Von westlicher Seite – auch von der deutschen Regierung – blieb die Unterstützung für den italienischen Vorschlag bisher aus. Die ukrainische Seite äußerte sich sehr ablehnend. Am 21. Mai, kurz nachdem die Ukraine in Mariupol eine schwere militärische Niederlage erlitten hatte, machte Selenskyj eine verstörende Erklärung: Die Ukraine habe der russischen Armee „das Rückgrat gebrochen“, sagte er in einem Fernsehinterview. „Sie werden die nächsten Jahre nicht mehr auf die Beine kommen.“ Angefeuert wurde er u.a. durch den NATO-Generalsekretär Stoltenberg, der erklärte: „Die Ukraine kann diesen Krieg gewinnen.“

Wenige Tage später gab es eine gewisse Kehrtwende. Nun erklärte Selenskyj plötzlich, dass der Konflikt nun doch nur mit Diplomatie gelöst werden könne. Es werde zwar weitere heftige und blutige Kämpfe geben, „aber endgültig enden wird er nur durch Diplomatie“, so Selenskyj. „Es gibt Dinge, die wir nur am Verhandlungstisch erreichen können.“ Die Ergebnisse der Verhandlungen müssten für die Ukraine aber „gerecht“ sein. Allerdings schränkte Selenskyj gegenüber dem japanischem TV ein, das vor Verhandlungen mit Moskau die russischen Truppen hinter die Linie vom 24. Februar zurückgedrängt werden müssten.

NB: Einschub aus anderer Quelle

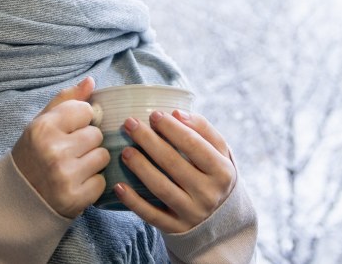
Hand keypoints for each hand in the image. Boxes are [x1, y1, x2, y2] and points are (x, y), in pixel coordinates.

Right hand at [11, 76, 107, 217]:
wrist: (18, 197)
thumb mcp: (42, 122)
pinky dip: (92, 184)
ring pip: (103, 156)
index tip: (68, 131)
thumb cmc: (33, 153)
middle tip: (69, 152)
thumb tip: (91, 81)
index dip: (80, 120)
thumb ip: (66, 100)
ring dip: (93, 162)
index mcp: (43, 127)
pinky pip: (102, 181)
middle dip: (87, 142)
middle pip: (96, 134)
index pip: (85, 110)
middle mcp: (53, 150)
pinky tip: (75, 184)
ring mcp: (65, 176)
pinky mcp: (75, 198)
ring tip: (74, 167)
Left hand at [116, 109, 236, 232]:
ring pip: (161, 189)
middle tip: (130, 124)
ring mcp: (191, 213)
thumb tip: (176, 113)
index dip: (172, 128)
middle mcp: (208, 194)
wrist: (222, 216)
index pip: (194, 145)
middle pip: (174, 164)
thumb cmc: (215, 173)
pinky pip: (151, 215)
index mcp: (222, 171)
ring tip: (125, 151)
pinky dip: (133, 202)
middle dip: (150, 141)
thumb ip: (203, 129)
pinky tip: (118, 186)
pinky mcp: (176, 228)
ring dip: (140, 168)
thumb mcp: (220, 152)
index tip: (154, 114)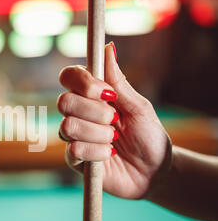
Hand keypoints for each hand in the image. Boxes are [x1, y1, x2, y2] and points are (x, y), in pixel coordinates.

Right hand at [57, 42, 171, 198]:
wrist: (155, 172)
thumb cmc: (149, 136)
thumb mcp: (139, 107)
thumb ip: (119, 82)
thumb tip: (108, 48)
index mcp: (92, 96)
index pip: (69, 77)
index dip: (82, 82)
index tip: (106, 93)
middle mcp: (79, 113)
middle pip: (63, 101)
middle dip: (94, 112)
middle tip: (115, 121)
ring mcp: (74, 136)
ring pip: (68, 126)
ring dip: (98, 134)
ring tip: (114, 141)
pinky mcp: (74, 159)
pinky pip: (74, 149)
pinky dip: (98, 152)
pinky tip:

Der stellvertretende Vorsitzende des russischen Sicherheitsrats Dmitri Medwedew kommentierte den italienischen Vorschlag einer Friedenslösung des Ukraine-Konflikts wie folgt: „Die Donbassrepubliken haben ihr eigenes Schicksal endgültig entschieden und werden nicht zurückkehren. Dies ist für alle, die sich an das Schicksal der Minsker Abkommen und an die Morde an Zivilisten der Volksrepubliken Donezk und Lugansk erinnern, nicht hinnehmbar.“ Laut Medwedew sollte ein Friedensplan die „tatsächliche Lage“ und nicht ausschließlich die „Interessen der NATO und der westlichen Weltordnung“ berücksichtigen.

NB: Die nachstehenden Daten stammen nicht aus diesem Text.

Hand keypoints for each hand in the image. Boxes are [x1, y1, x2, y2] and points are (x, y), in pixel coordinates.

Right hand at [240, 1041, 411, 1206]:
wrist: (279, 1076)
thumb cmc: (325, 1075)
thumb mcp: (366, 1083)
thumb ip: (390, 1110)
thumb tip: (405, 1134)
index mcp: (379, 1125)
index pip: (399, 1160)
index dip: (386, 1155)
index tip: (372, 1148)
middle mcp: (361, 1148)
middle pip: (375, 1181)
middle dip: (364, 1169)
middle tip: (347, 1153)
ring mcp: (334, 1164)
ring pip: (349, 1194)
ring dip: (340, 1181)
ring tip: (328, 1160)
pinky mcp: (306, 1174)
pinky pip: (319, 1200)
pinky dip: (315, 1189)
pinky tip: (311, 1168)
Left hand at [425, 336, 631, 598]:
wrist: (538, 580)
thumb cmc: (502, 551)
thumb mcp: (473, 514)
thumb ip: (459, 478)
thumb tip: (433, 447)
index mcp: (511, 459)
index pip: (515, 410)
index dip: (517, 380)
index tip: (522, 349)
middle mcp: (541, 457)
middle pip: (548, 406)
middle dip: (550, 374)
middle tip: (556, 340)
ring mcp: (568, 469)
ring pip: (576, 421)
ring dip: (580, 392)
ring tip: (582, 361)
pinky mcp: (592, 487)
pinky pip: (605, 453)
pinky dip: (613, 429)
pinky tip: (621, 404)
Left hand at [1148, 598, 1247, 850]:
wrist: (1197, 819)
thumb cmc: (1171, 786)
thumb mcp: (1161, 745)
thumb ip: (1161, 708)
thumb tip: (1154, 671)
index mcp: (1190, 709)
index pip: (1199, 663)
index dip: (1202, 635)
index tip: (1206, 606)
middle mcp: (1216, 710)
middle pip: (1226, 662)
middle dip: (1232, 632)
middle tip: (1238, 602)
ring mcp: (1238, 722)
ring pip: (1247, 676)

Russlands Außenminister Sergej Lawrow sagte, die „Rahmenbedingungen“ einer solchen Vereinbarung würden vom „Stand der Kampfhandlungen“ abhängen, die zum Zeitpunkt des „Realwerdens des Abkommens stattgefunden haben werden“.

Das bedeutet: Der Krieg, das Morden und das Sterben gehen vorerst weiter.